§ INSTRUCTIONS TO FOLLOW
Rewrite every line of the records below as a numbered list, leaving out any blank lines.

§ DATA TO USE
+++++

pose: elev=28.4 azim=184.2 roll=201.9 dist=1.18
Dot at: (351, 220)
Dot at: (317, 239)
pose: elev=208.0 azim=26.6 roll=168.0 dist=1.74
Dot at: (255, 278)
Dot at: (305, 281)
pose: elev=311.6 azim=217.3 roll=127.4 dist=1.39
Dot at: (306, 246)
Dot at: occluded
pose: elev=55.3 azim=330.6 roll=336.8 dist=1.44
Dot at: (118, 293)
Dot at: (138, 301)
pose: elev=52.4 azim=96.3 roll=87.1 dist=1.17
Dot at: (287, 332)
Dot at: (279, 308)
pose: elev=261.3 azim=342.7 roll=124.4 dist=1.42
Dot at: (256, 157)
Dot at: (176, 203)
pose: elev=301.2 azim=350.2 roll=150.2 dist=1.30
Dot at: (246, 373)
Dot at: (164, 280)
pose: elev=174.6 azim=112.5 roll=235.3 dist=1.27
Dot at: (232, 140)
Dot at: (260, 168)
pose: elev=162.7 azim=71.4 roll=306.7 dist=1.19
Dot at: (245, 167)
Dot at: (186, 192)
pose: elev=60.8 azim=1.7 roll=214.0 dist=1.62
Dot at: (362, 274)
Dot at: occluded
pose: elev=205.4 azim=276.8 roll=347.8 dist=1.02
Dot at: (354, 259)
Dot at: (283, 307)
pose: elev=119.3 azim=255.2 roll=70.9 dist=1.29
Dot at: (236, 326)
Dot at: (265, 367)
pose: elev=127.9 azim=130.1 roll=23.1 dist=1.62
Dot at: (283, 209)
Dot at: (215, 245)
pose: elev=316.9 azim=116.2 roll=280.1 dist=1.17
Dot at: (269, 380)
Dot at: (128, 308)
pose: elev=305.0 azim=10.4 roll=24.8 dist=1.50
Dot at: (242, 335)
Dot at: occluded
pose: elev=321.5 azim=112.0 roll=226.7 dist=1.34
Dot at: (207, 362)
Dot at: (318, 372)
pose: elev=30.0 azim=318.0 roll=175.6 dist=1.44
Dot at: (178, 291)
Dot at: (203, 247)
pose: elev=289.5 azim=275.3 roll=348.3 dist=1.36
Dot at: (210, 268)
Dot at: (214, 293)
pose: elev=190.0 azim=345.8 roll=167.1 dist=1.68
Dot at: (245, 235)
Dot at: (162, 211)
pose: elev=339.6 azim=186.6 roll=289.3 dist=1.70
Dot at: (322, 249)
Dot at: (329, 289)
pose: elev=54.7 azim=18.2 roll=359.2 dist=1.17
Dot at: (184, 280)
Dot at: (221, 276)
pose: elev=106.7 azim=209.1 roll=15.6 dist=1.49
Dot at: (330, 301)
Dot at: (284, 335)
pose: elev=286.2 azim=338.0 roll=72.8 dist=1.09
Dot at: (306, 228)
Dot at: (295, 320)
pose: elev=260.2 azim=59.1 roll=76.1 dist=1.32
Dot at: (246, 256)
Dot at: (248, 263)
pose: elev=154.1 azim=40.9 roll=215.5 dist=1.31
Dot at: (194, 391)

+++++

§ EXERCISE RESPONSE
1. pose: elev=28.4 azim=184.2 roll=201.9 dist=1.18
2. Dot at: (351, 220)
3. Dot at: (317, 239)
4. pose: elev=208.0 azim=26.6 roll=168.0 dist=1.74
5. Dot at: (255, 278)
6. Dot at: (305, 281)
7. pose: elev=311.6 azim=217.3 roll=127.4 dist=1.39
8. Dot at: (306, 246)
9. Dot at: occluded
10. pose: elev=55.3 azim=330.6 roll=336.8 dist=1.44
11. Dot at: (118, 293)
12. Dot at: (138, 301)
13. pose: elev=52.4 azim=96.3 roll=87.1 dist=1.17
14. Dot at: (287, 332)
15. Dot at: (279, 308)
16. pose: elev=261.3 azim=342.7 roll=124.4 dist=1.42
17. Dot at: (256, 157)
18. Dot at: (176, 203)
19. pose: elev=301.2 azim=350.2 roll=150.2 dist=1.30
20. Dot at: (246, 373)
21. Dot at: (164, 280)
22. pose: elev=174.6 azim=112.5 roll=235.3 dist=1.27
23. Dot at: (232, 140)
24. Dot at: (260, 168)
25. pose: elev=162.7 azim=71.4 roll=306.7 dist=1.19
26. Dot at: (245, 167)
27. Dot at: (186, 192)
28. pose: elev=60.8 azim=1.7 roll=214.0 dist=1.62
29. Dot at: (362, 274)
30. Dot at: occluded
31. pose: elev=205.4 azim=276.8 roll=347.8 dist=1.02
32. Dot at: (354, 259)
33. Dot at: (283, 307)
34. pose: elev=119.3 azim=255.2 roll=70.9 dist=1.29
35. Dot at: (236, 326)
36. Dot at: (265, 367)
37. pose: elev=127.9 azim=130.1 roll=23.1 dist=1.62
38. Dot at: (283, 209)
39. Dot at: (215, 245)
40. pose: elev=316.9 azim=116.2 roll=280.1 dist=1.17
41. Dot at: (269, 380)
42. Dot at: (128, 308)
43. pose: elev=305.0 azim=10.4 roll=24.8 dist=1.50
44. Dot at: (242, 335)
45. Dot at: occluded
46. pose: elev=321.5 azim=112.0 roll=226.7 dist=1.34
47. Dot at: (207, 362)
48. Dot at: (318, 372)
49. pose: elev=30.0 azim=318.0 roll=175.6 dist=1.44
50. Dot at: (178, 291)
51. Dot at: (203, 247)
52. pose: elev=289.5 azim=275.3 roll=348.3 dist=1.36
53. Dot at: (210, 268)
54. Dot at: (214, 293)
55. pose: elev=190.0 azim=345.8 roll=167.1 dist=1.68
56. Dot at: (245, 235)
57. Dot at: (162, 211)
58. pose: elev=339.6 azim=186.6 roll=289.3 dist=1.70
59. Dot at: (322, 249)
60. Dot at: (329, 289)
61. pose: elev=54.7 azim=18.2 roll=359.2 dist=1.17
62. Dot at: (184, 280)
63. Dot at: (221, 276)
64. pose: elev=106.7 azim=209.1 roll=15.6 dist=1.49
65. Dot at: (330, 301)
66. Dot at: (284, 335)
67. pose: elev=286.2 azim=338.0 roll=72.8 dist=1.09
68. Dot at: (306, 228)
69. Dot at: (295, 320)
70. pose: elev=260.2 azim=59.1 roll=76.1 dist=1.32
71. Dot at: (246, 256)
72. Dot at: (248, 263)
73. pose: elev=154.1 azim=40.9 roll=215.5 dist=1.31
74. Dot at: (194, 391)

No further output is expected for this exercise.